= Transnational American studies =

Research in transnational American studies, a field of American studies, foregrounds the complex relationships amongst nations, cultures and histories that intersect with the United States of America. A significant impulse driving the development of transnationalist American studies is the pursuit of analytical methods that are less likely to reinforce the ideology of American exceptionalism by removing the nation state as the "natural" frame for analysis. This re-examination of American studies can be seen as a critical response to the significant role the U.S. State Department historically played in promoting American studies outside of the United States. Shelley Fisher Fishkin, in her 2004 Presidential Address to the American Studies Association, argued that a transnational focus for American studies would foster studies that frame the United States as a "participant in a global flow of people, ideas, texts, and products."

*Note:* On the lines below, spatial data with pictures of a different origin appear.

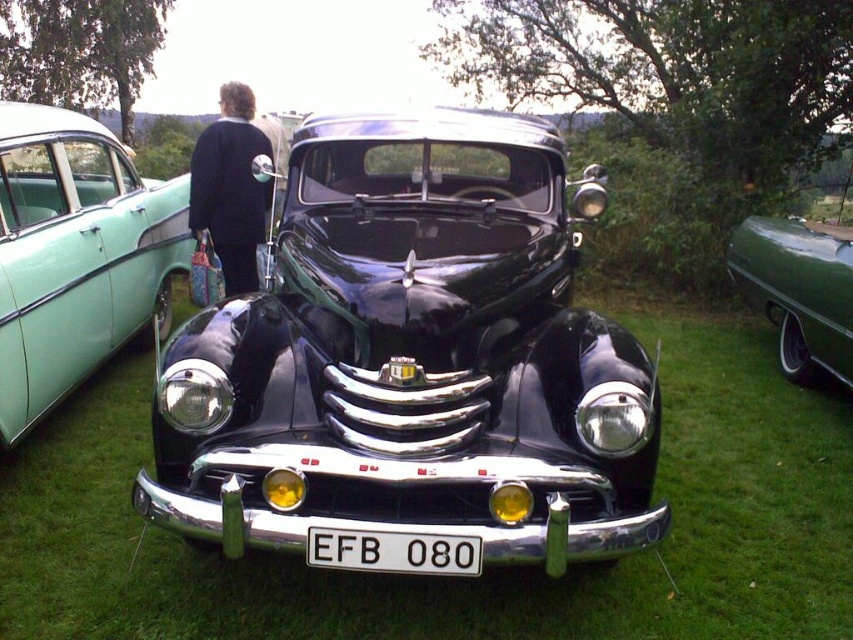
Question: Can you confirm if teal glossy sedan at left is bigger than green glossy car at right?

Choices:
 (A) yes
 (B) no

Answer: (A)

Question: Can you confirm if shiny black car at center is positioned above teal glossy sedan at left?

Choices:
 (A) no
 (B) yes

Answer: (A)

Question: Which point is closer to the camera taking this photo?

Choices:
 (A) (405, 552)
 (B) (30, 257)

Answer: (A)

Question: Which of the following is the farthest from the observer?

Choices:
 (A) (238, 260)
 (B) (111, 392)

Answer: (A)

Question: Which is farther from the shiny black car at center?

Choices:
 (A) white plastic license plate at center
 (B) teal glossy sedan at left

Answer: (B)

Question: Is green glossy car at right positioned before black fabric bag at left?

Choices:
 (A) yes
 (B) no

Answer: (A)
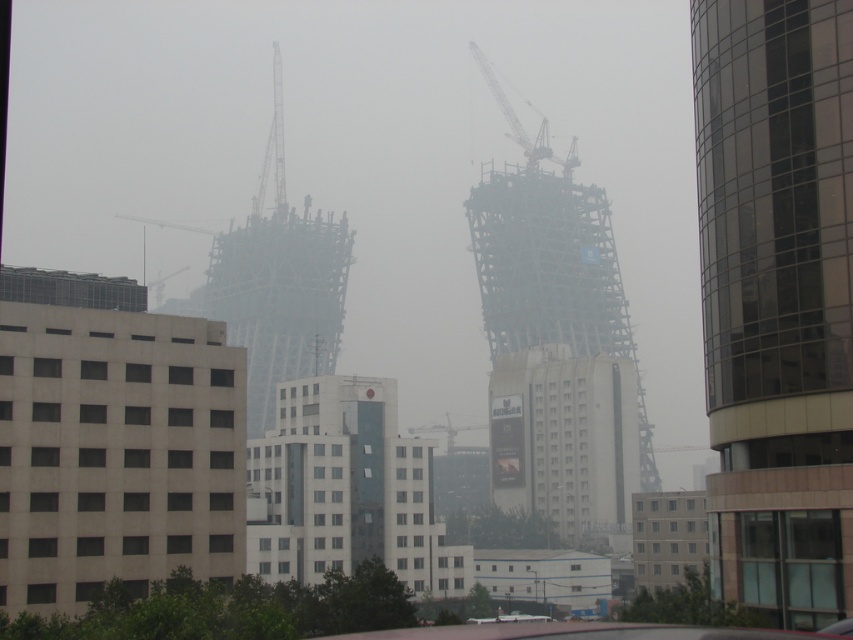
Does white glass building at center have a greater height compared to metallic scaffolding tower at center?

No, white glass building at center is not taller than metallic scaffolding tower at center.

This screenshot has width=853, height=640. What do you see at coordinates (346, 490) in the screenshot? I see `white glass building at center` at bounding box center [346, 490].

Identify the location of white glass building at center. The width and height of the screenshot is (853, 640). (346, 490).

Does glassy reflective tower at right have a greater width compared to metallic gray crane at center?

Incorrect, glassy reflective tower at right's width does not surpass metallic gray crane at center's.

Between glassy reflective tower at right and metallic gray crane at center, which one appears on the right side from the viewer's perspective?

From the viewer's perspective, glassy reflective tower at right appears more on the right side.

The height and width of the screenshot is (640, 853). I want to click on glassy reflective tower at right, so click(776, 298).

Can you confirm if wooden scaffolding at center is positioned below metallic gray crane at center?

Incorrect, wooden scaffolding at center is not positioned below metallic gray crane at center.

What do you see at coordinates (550, 268) in the screenshot? The width and height of the screenshot is (853, 640). I see `wooden scaffolding at center` at bounding box center [550, 268].

The width and height of the screenshot is (853, 640). I want to click on wooden scaffolding at center, so click(550, 268).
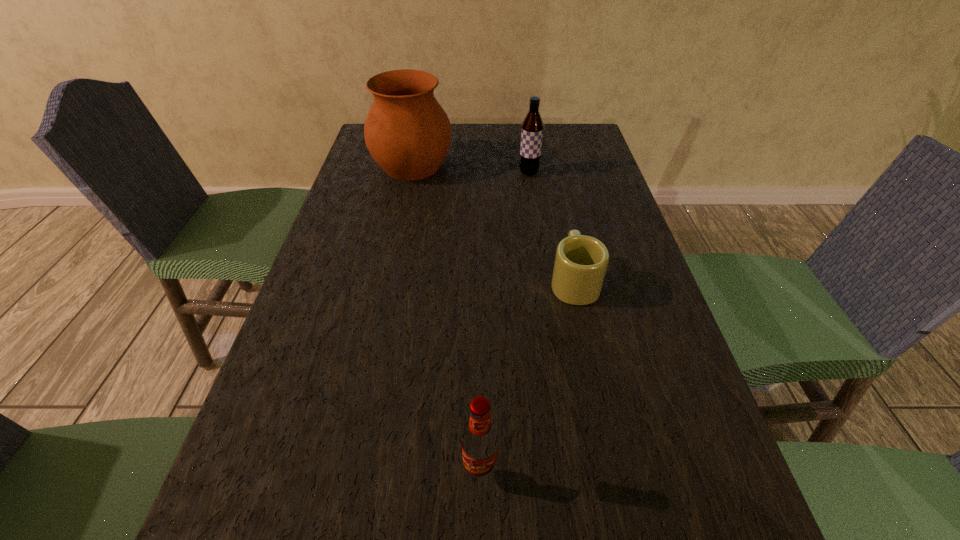
The height and width of the screenshot is (540, 960). What are the coordinates of `object that is the second closest one to the leftmost object` in the screenshot? It's located at (581, 261).

Find the location of `object that ranks as the second closest to the farther root beer`. object that ranks as the second closest to the farther root beer is located at coordinates (581, 261).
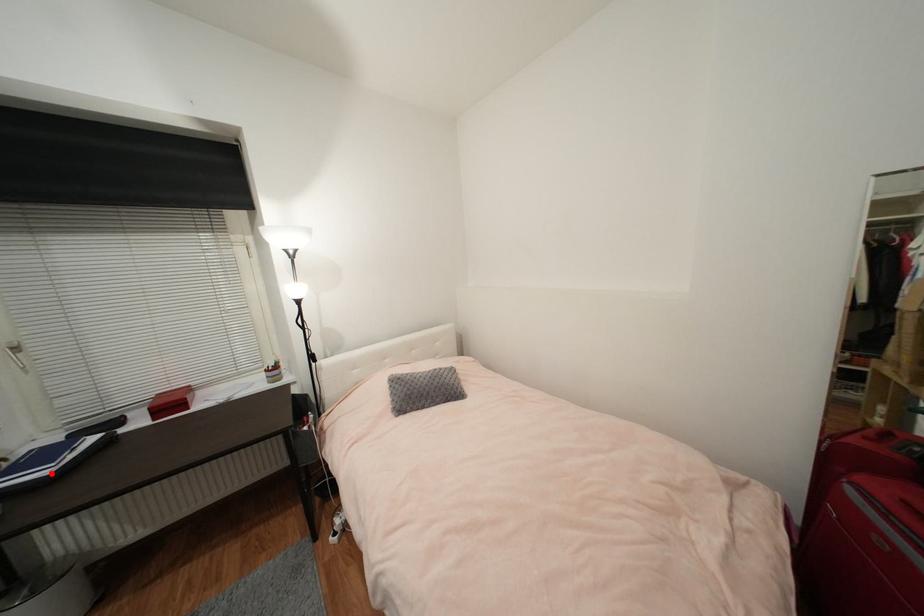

It has been suggested that the rise of transnational American studies is a result of international associations of American studies scholars setting the stage for transnational American studies as well as an inevitable result of the decades of scholarship done on nationalism. Bauridl and Wiegmink report that the field of transnational American studies has shifted away from the nation state as a container of an individual's identity to an understanding in which the nation state is one node in a networked phenomenon.

== Debating transnational American studies ==
The argument has also been made that transnationalization of American literary and cultural studies is actually the continuation of a strain of Americanist exceptionalist critique. Fluck has argued that the studying of American studies "has hardly begun" because revisionism has been a central activity of American studies for decades.

Scholars such as Wai Chi Dimock, Brian T. Edwards and Dilip Parameshwar Gaonkar, and Perin E. Gürel have argued for expanding the linguistic boundaries of transnational American Studies. Books by Edwards and Gürel, for example, highlight how U.S. cultural exports are locally interpreted and repurposed in Middle Eastern settings.

== Associations, scholarly journals, and institutions ==
The American Studies Association's International Committee promotes transnational as well as international scholarship. This standing committee of the American Studies Association is responsible for informing the ASA membership of the issues affecting international scholars and students in the profession and it is responsible for special tasks involving international scholars and students in the ASA membership.

The Journal of Transnational American Studies (JTAS) is an open access journal founded in 2009 by Shelley Fisher Fishkin and Shirley Geok-lin Lim. They were joined on the editorial board by Takayuki Tatsumi and Alfred Hornung. According to American studies journals, JTAS was the first academic journal to pursue what Shelley Fisher Fishkin called the "transnational turn" in American studies.

The Journal of Transnational American Studies is published by the University of California's California Digital Library and indexed by the Directory of Open Access Journals, the American Studies Journals Directory, and the MLA Bibliography. The Library of Congress selected the journal to be housed in the library's permanent archive of electronic publications.

The ASA's International Committee established in 2019 the Shelley Fisher Fiskin Prize for International Scholarship in Transnational American Studies.

The Obama Institute for Transnational American Studies at Johannes Gutenberg University Mainz in Germany offers an undergraduate, masters and PhD degrees in American studies.